E allora è una mostra che va vissuta con calma e senza fretta, verificando per ciascun quadro l’efficacia che dicevo, mediante paragone con i versi che vuole descrivere. Ma non è l’unico modo. Perché volendo si può anche attraversare la mostra semplicemente godendosi luci e colori di un’apocalisse trasformata in Arte, lasciandosi affascinare dalle straordinarie qualità puramente coloristiche delle opere esposte, inebriandosi da una sorta di vertigine di figure allucinanti e di colori dalla vitalità letteralmente fantasmagorica. Ma lascio a ciascun visitatore il piacere di interpretare a proprio modo una mostra davvero unica…e davvero straordinaria.

Ma ora lasciatemi dire di quanto la mostra apocalittica di Paolo Colombo abbia trovato una collocazione incredibile nel sottotetto del Duomo di Casale, dove le opere esposte assumono una suggestione arcaica e misteriosa, del tutto degna della tematica di cui sono portatrici. Notevole davvero l’emozione di vivere una specie di cammino esoterico, fra le luci e le ombre che si susseguono per quelle antiche scale, con la costante presenza delle tele di Paolo Colombo, che si armonizzavano alla perfezione con l’ambiente in cui sono esposte.

Credetemi: si è trattato di un percorso artistico ed architettonico inaspettato e sorprendente…anche perché poi, dopo camminamenti vari, si scende una strettissima scaletta e dopo pochi passi si arriva nella meraviglia del corridoio in forma di matroneo sopra il grande nartece che fa da atrio al Duomo.

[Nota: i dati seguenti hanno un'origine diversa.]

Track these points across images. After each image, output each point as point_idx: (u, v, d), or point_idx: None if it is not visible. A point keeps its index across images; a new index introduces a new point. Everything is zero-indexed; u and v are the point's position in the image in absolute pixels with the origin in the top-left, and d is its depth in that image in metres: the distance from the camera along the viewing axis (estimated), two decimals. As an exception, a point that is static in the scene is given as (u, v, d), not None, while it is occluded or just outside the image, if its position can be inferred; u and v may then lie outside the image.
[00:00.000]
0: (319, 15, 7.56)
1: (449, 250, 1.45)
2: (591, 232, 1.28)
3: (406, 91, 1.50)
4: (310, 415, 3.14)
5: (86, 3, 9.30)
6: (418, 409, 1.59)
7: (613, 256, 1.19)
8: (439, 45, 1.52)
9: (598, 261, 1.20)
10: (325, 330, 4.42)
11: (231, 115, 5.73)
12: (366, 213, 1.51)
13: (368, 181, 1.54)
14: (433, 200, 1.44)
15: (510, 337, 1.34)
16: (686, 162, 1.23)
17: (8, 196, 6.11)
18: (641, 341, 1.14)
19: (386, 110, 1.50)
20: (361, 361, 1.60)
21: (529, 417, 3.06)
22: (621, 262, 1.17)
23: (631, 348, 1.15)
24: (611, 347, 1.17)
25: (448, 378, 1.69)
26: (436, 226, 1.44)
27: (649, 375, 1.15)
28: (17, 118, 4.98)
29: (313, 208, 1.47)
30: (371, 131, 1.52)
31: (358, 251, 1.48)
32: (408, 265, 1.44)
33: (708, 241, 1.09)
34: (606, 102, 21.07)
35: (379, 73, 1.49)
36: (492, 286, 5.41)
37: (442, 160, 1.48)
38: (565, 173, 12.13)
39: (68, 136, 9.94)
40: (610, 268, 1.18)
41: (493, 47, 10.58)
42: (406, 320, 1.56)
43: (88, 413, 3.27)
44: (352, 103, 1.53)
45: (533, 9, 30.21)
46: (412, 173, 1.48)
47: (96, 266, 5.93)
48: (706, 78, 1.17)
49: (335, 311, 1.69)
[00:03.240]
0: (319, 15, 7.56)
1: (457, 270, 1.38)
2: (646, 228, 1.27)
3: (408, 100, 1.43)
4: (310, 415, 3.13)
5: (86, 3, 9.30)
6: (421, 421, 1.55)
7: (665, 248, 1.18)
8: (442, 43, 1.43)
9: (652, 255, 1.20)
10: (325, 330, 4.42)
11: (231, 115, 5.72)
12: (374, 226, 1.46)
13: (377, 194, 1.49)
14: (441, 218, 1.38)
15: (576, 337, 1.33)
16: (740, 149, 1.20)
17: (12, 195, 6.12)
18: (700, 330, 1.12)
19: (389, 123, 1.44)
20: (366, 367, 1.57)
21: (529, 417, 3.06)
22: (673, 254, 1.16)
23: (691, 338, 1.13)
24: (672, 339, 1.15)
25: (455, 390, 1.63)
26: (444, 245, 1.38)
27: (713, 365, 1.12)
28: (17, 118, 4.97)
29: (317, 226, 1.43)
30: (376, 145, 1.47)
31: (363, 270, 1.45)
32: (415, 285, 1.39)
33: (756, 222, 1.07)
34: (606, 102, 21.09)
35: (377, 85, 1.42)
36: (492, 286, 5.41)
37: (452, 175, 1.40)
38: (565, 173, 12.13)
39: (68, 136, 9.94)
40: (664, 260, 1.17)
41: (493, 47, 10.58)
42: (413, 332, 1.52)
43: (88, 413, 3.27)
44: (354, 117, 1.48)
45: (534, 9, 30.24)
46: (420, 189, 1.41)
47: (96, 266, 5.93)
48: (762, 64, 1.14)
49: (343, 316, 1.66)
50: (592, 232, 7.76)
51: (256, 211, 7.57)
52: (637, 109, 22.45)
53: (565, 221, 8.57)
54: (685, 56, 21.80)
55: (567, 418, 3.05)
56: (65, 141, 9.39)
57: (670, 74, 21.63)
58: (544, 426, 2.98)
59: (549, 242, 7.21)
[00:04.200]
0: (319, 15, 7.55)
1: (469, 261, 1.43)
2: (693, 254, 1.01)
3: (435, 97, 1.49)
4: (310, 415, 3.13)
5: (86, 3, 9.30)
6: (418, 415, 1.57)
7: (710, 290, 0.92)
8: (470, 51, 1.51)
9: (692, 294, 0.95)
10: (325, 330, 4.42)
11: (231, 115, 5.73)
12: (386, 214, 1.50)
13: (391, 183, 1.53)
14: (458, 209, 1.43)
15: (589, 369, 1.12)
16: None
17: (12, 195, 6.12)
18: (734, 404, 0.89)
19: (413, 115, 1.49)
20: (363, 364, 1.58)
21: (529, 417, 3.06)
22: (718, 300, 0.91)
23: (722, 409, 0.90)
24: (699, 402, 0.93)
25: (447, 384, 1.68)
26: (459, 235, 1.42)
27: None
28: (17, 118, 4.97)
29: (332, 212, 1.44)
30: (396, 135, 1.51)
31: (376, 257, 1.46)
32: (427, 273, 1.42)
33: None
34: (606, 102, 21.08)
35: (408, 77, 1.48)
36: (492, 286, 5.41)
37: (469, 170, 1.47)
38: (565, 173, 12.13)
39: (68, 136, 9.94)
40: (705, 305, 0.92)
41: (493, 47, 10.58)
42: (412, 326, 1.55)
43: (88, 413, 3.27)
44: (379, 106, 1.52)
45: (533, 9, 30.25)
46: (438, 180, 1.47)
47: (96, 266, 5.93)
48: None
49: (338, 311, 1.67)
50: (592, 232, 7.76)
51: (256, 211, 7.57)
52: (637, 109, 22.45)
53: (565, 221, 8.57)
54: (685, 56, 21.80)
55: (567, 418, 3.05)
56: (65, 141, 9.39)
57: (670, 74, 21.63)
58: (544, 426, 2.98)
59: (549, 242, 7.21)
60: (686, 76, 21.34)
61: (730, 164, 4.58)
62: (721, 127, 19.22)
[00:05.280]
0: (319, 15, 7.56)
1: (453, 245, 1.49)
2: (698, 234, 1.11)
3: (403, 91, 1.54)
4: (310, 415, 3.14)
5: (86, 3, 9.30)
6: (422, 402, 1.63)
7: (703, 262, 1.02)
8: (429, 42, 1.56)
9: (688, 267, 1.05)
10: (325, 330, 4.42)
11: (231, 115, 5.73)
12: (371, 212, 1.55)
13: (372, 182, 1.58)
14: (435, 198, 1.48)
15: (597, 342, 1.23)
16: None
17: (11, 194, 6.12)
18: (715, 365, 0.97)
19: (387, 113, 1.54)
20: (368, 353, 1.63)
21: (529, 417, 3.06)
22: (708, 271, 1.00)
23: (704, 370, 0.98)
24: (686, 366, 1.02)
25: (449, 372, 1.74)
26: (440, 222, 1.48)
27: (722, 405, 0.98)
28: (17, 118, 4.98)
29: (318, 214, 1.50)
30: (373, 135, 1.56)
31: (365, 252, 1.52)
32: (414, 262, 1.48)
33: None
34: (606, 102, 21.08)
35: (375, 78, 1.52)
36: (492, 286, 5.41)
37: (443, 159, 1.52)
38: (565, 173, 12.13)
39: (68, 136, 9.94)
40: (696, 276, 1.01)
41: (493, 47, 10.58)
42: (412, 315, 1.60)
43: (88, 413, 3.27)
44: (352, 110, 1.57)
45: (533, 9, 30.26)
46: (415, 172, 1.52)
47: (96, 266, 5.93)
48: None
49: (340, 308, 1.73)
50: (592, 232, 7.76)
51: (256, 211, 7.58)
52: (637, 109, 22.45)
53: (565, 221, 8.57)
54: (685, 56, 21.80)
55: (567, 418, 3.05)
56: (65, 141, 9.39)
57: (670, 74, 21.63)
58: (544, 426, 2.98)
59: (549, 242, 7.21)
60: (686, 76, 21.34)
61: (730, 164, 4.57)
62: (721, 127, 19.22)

Si arriva in un luogo luminosissimo, dopo l’oscurità del sottotetto – e pure qui stiamo seguendo il cammino simbolico dell’Apocalisse – di grande, immensa bellezza, con il nartece sotto di noi, con lo sguardo che quasi non sa da che parte avventurarsi per godere fino in fondo di ciò che lo circonda.

E ancora la mostra continua, in questo spazio romanico, dal sapore antico, sino a giungere all’ultima delle opere esposte, sola, su un cavalletto, avvolta in una coltre di luce, che esplode dopo un breve corridoio buio. Simbolico e suggestivo.

Poi si torna indietro, si scende una rampa di scale, siamo nel Duomo. La visita è finita. Esco nel luminoso pomeriggio di primavera ben conscio di aver vissuto un’esperienza unica e profonda, non solo artistica ma anche mistica e trascendentale. Un’esperienza che non dimenticherò mai.